> _EXTRAIT_
#####

Naviguer sur les blogues de cuisine afin de trouver une recette parfaite pour le repas du soir, celle qui utilisera tous les ingrédients orphelins du réfrigérateur ; googler le nom d’une écrivaine afin de se renseigner sur l’ensemble de ses publications alors qu’on lit son dernier roman ; se donner rendez-vous au bar avec les copains en utilisant Facebook comme agenda commun ; rencontrer l’âme soeur grâce à des applications comme Tinder ou OkCupid : de tels évènements participent à l’édification et à la régulation du quotidien. Alors qu’on a souvent affirmé que l’avènement des technologies numériques dans la vie quotidienne engendrerait une rupture entre deux régimes d’historicité, l’omniprésence, voire l’ubiquité de ces pratiques aujourd’hui nous amènent plutôt à penser que notre usage d’Internet et du web est de plus en plus, pour ainsi dire, pacifié. Le passage entre le « en-ligne » et le « hors-ligne » se fait sans heurt, sans frontière sensible, alors que la manière dont dialoguent la vie de tous les jours et l’usage des outils numériques est fluide. Le numérique ne crée plus de résistance et constitue un prisme au travers duquel s’incarne notre rapport aux formes d’art. Pour le dire avec Gregory Chatonsky, « [o]n reconnaît par là même qu’Internet configure notre perception, c’est-à-dire notre esthétique, et qu’il constitue pour ainsi dire son a priori transcendantal : derrière ce que nous percevons, il y aurait toujours de l’Internet » (Chatonsky s. d.). Difficile en effet de penser aujourd’hui les technologies numériques en dehors du réel, alors qu’elles participent à sa construction. Milad Doueihi, dans Pour un humanisme numérique, a interrogé ces changements sous l’angle d’une « culture numérique », qui serait le «  résultat d’une convergence entre notre héritage culturel complexe et une technique devenue un lieu de sociabilité sans précédent » (Doueihi 2011, 6). Cette culture ne saurait, à la lumière de ces considérations, se limiter à l’unique usage des écrans. Elle teinterait plutôt l’ensemble des expériences humaines, du moins celles des sociétés technologisées.

#####

> _SOURCE DES DONNÉES_

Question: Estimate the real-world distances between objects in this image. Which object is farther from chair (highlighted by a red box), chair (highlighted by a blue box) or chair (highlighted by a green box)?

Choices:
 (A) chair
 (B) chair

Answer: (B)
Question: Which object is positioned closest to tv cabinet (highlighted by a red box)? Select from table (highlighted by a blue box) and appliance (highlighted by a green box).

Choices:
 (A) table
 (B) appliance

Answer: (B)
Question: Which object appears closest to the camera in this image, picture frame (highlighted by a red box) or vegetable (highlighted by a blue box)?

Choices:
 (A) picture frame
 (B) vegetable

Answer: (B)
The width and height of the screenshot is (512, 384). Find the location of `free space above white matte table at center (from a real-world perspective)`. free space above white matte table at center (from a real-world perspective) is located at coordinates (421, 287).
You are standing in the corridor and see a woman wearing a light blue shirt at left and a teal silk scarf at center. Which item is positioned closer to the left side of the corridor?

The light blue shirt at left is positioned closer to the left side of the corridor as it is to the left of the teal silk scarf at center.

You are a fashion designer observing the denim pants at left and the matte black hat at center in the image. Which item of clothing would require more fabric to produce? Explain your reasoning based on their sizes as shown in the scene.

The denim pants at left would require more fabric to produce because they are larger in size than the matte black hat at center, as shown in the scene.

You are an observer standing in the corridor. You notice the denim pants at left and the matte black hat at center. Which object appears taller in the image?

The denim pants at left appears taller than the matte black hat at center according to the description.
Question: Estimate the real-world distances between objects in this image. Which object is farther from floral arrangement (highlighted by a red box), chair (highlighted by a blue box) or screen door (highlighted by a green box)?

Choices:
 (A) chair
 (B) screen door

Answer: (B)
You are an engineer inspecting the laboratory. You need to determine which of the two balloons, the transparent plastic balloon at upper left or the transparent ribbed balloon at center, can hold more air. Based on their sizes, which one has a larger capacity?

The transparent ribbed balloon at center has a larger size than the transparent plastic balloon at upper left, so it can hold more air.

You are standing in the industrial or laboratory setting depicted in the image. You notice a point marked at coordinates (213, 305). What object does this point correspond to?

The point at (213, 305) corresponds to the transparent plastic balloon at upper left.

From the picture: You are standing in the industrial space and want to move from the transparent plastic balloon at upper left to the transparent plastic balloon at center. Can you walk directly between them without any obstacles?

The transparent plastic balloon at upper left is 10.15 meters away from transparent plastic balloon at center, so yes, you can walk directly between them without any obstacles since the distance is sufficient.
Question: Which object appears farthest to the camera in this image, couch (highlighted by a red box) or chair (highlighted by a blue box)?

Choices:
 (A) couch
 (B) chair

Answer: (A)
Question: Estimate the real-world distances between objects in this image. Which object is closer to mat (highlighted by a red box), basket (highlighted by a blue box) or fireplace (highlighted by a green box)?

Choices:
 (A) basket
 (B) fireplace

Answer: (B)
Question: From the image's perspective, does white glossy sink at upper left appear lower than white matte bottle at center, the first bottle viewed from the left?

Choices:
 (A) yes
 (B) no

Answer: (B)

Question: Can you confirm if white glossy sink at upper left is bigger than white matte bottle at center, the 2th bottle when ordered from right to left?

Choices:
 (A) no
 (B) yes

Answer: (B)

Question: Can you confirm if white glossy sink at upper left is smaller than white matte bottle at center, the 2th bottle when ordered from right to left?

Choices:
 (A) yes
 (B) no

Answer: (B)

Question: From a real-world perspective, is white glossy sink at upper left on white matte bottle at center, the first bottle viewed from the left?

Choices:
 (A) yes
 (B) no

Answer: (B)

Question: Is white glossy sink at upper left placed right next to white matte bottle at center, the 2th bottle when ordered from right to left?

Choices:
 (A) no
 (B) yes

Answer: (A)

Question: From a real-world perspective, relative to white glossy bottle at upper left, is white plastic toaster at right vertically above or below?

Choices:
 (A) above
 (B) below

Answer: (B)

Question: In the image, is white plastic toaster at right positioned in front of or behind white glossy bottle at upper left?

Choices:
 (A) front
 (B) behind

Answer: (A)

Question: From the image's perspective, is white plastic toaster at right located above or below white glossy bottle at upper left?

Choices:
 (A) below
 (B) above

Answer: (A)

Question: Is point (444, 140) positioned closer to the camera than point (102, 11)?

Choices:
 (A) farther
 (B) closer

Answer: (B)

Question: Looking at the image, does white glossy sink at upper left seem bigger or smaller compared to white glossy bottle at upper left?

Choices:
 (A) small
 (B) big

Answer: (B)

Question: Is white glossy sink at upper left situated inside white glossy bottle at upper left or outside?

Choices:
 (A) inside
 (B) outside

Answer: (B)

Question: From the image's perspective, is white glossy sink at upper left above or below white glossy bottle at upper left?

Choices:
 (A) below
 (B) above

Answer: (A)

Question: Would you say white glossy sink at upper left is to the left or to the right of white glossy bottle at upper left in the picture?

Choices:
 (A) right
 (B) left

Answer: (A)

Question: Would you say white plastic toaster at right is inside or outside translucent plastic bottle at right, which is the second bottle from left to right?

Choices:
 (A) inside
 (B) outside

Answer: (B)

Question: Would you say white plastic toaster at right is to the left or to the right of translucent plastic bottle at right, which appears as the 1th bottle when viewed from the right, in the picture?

#####

> _ÉNONCÉ_
Répondez à ces questions sur l'extrait consacré à la culture numérique :
(a) Quelles applications sont citées pour rencontrer l'âme soeur ?
(b) D'après la citation de Gregory Chatonsky, qu'est-ce qu'Internet configure ?
(c) Dans quel ouvrage Milad Doueihi a-t-il interrogé ces changements ?

> _CORRIGÉ_
(a) Tinder et OkCupid.
(b) Notre perception, c'est-à-dire notre esthétique.
(c) Pour un humanisme numérique.